## BACAAN YANG DISEDIAKAN
Selasa, 07 April 2020

ALBUM MUSIK JADI FILM? MEMANG BISA?

Rumah adalah tempat paling nyaman buat kita, di mana kita bisa ‘mager’ (malas gerak - red) seharian, tanpa melakukan apapun, kecuali satu hal, NONTON. Beberapa diantaranya ada yang menghabiskan malam dengan begadang nonton bola, hingga ada juga yang melakukan movie marathon, dengan pilihan film favorit masing-masing. Bicara fim, cukup banyak juga film yang dilatari musik sebagai tema utamanya, dari mulai film klasik seperti ''The Sound Of Music'', hingga film animasi ''Coco'', yang menjadikan musik sebagai menu utamanya. Lalu ketika bicara soal musik maka kita juga akan bicara soal album, sebagai muara dari lagu-lagu versi ‘ketengan’ para musisi atau sebuah band. Album kemudian jadi monumen tersendiri bagi musisi atau band kala lagu-lagunya dibungkus dengan sebuah tema tertentu yang memiliki benang merah, hingga hal tersebut rasanya memungkinkan untuk juga di-visualkan dalam format film.

Melancolic Bitch – Balada Joni & Susi ( Rilis tahun 2009 )

Hal yang kiranya menarik untuk dibahas dari album Balada Joni & Susi adalah ‘the man behind the gun’, Ugoran Prasad, vokalis sekaligus fiksionis yang bertanggung jawab besar untuk penulisan lirik lagu-lagu di album tersebut. Ugo yang tertarik dengan dunia pertunjukan, kemudian menempuh program doktoral di bidang Kajian Teater di Graduate Center, City University of New York (GC-CUNY). Dia juga memenangkan penghargaan cerpen terbaik Kompas (2005-2006) dengan cerpennya yang berjudul "Ripin".

## DAFTAR YANG DISEDIAKAN
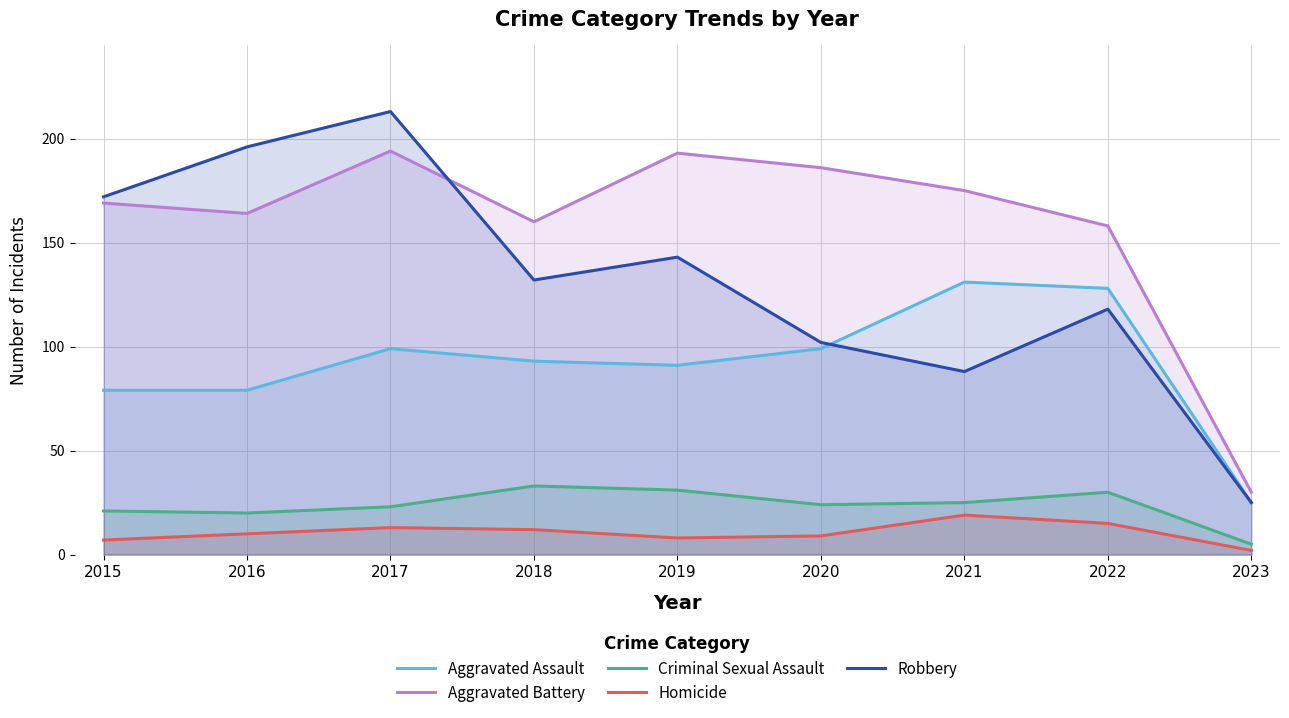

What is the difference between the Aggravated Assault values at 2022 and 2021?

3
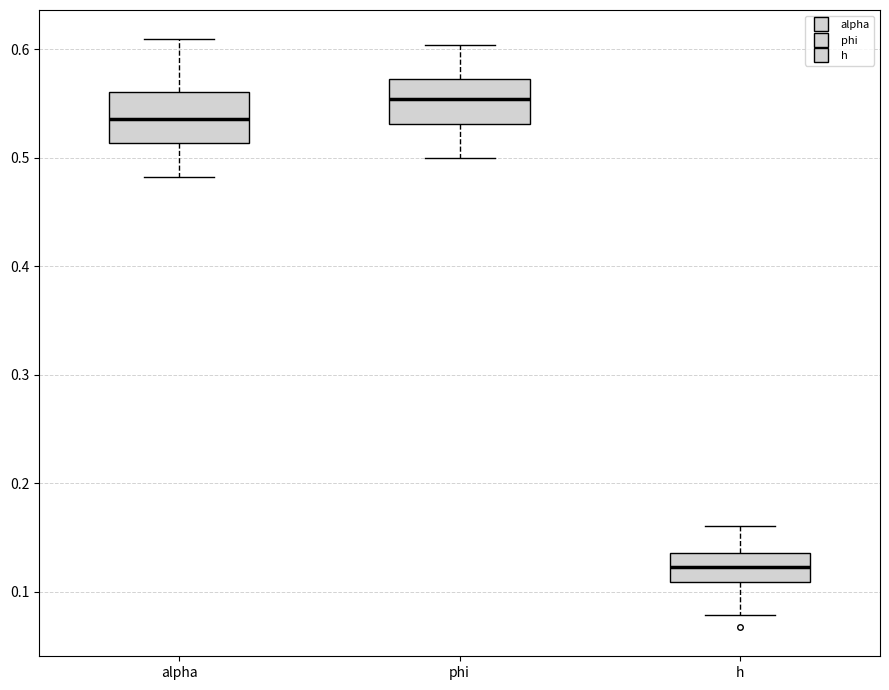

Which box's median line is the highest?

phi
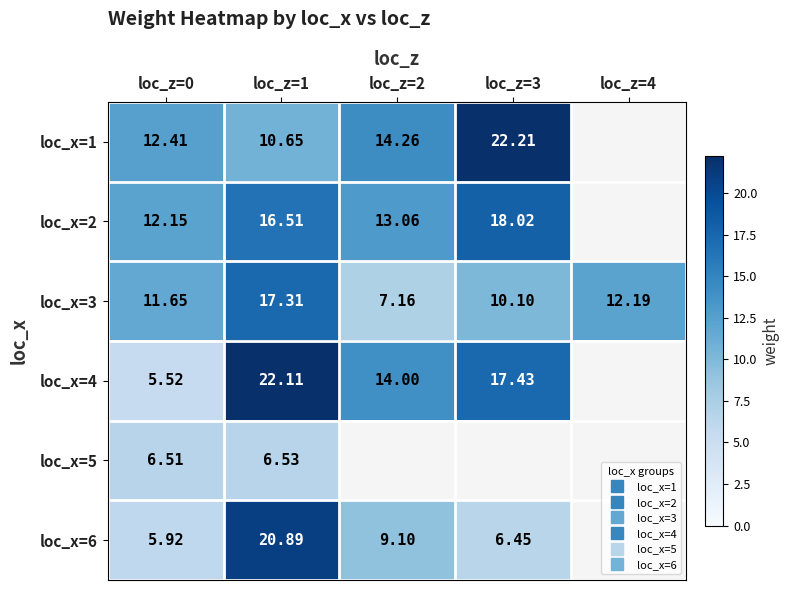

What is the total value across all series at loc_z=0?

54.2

## TUGAS WAJIB
1. Tuliskan ulang baris-baris dalam daftar persis sama, mulai dari baris yang memuat "Which box's median line is the highest?" hingga baris terakhir daftar, keduanya ikut disertakan. Jangan masukkan gambar ke dalam jawaban.
2. Tolong lanjutkan artikel tentang album musik dan film mulai setelah kalimat terakhirnya.
Daftar ini tidak berhubungan dengan artikel tentang album musik dan film.

## JAWABAN TERTULIS
1.
Which box's median line is the highest?

phi

What is the total value across all series at loc_z=0?

54.2

2.
Dengan sederet pencapaian dan latar belakangnya tersebut tidak heran jika kemudian album Balada Joni & Susi menjadi begitu kuat secara penceritaannya. Lepas dari olah kreasi musik yang diolah apik tersebut, album ini juga dengan menarik menggambarkan tentang kisah pelarian Joni dan Susi dari realita, ketika realita tidak berpihak kepada keduanya. Bagaimana ketika mereka saling menghidupi satu sama lain dengan cinta yang mereka miliki, dan berjuang hidup sebagai kelas pekerja yang baku hantam dengan realita di negara dunia ketiga.

Suguhan cerita yang ditawarkan album ini akan menarik jika digambarakan dalam medium film. Mungkin akan sejalan dengan cerita Sid and Nancy, atau mungkin Radit dan Jani dalam versi lokalnya. Akan banyak dinamika menarik serta ragam kisah pelik di sepanjang durasinya. Mungkin bukan typical film drama dengan kisah romantis yang kian hari kian banal, tapi Balada Joni & Susi rasanya akan punya cara sendiri untuk menerjemahkan romansa mereka dalam kisah asmaranya.

Endah N Rhesa (Trilogi album Nowhere to Go (2009), Look What We’ve Found (2010), dan Escape (2013) )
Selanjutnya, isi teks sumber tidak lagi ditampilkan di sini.